During conversations, you will be presented with a list of the questions that
you can ask. Then it is a simple matter of clicking the questions and listening
to the responses until you run out of questions to click. The order that you ask
the questions doesn’t matter either; you just keep clicking questions until the
game decides that you are done.
Collected evidence can be taken back to the CSI lab for analysis. This
usually means dragging the evidence onto Greg so that he can tell you what
you’ve got or scan it into the crime computer for you. The crime computer is
used to look for fingerprint matches, decryption, tire tread analysis, and the
like. Click on the icon for the evidence and then click on a search button and
the computer will look up the results for you. To add a gameplay element to this
process, the computer will return five potential matches and it is up to you to
determine which is the correct one. This is a trivial process for things like
tire tread patterns, but is near impossible for fingerprints. Believe me, it is
not very much fun to strain your eyes looking for tiny differences in swirl
patterns. Fortunately there’s no penalty if you make a mistake. Your partner
will say something like “that’s not a match, look closer” and you’re free to
guess again. All that you really need to do at this stage is click though the
possible matches one by one until the game tells you that you are right. Are we
having fun yet?
As you progress through a case and uncover new evidence, new locations will
become available and new suspects will come to light. You can go to the new
locations or revisit existing ones by simply clicking on the icon for the
location. There’s no penalty for jumping back and forth between locations.
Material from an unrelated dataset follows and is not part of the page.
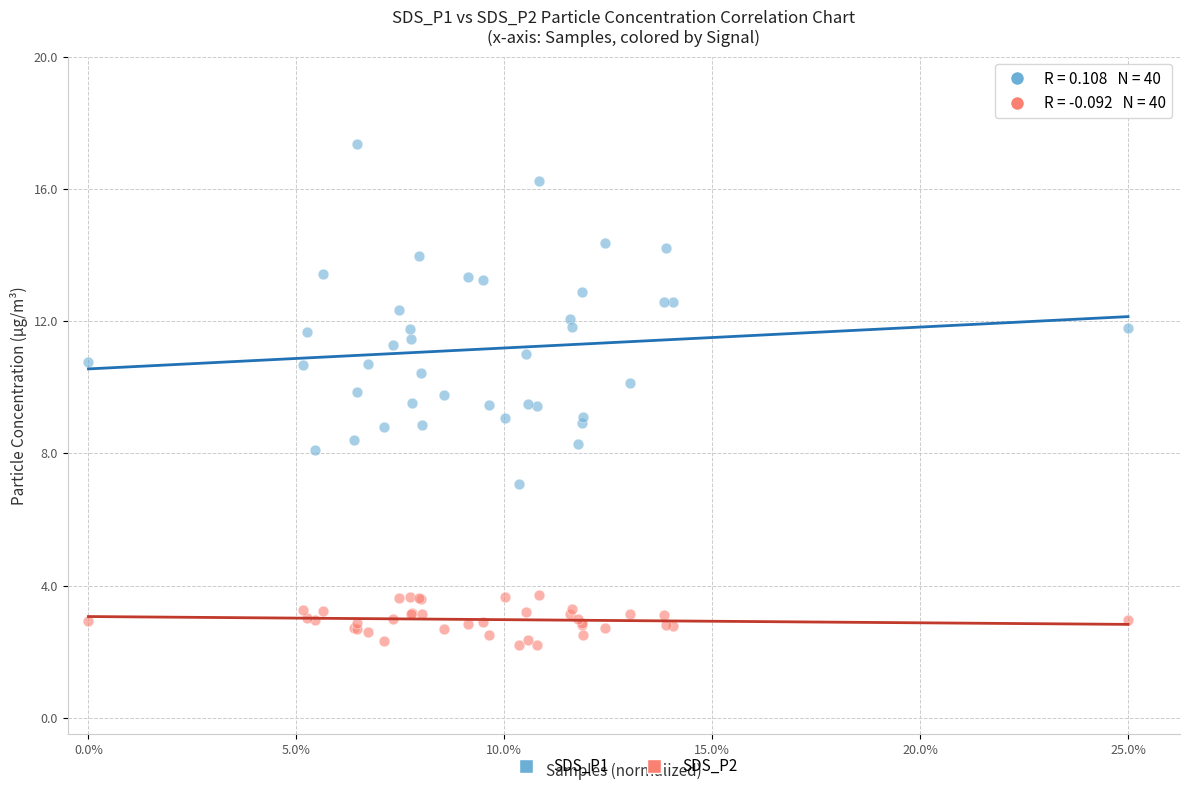

Which series reaches the maximum Y coordinate?

SDS_P1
Every
time a new piece of evidence is identified or you interrogate a suspect, updates
are made to your case file. The case file maintains a list of your suspects and
their ties to the crime, victim, and evidence. Should you build a connection
between a suspect and the crime scene and victim and uncover a possible motive,
you can obtain a warrant to search a location or bring the suspect in for
questioning. This basically opens up a new area of a location in which to hunt
for evidence or gives you a new set of questions to ask.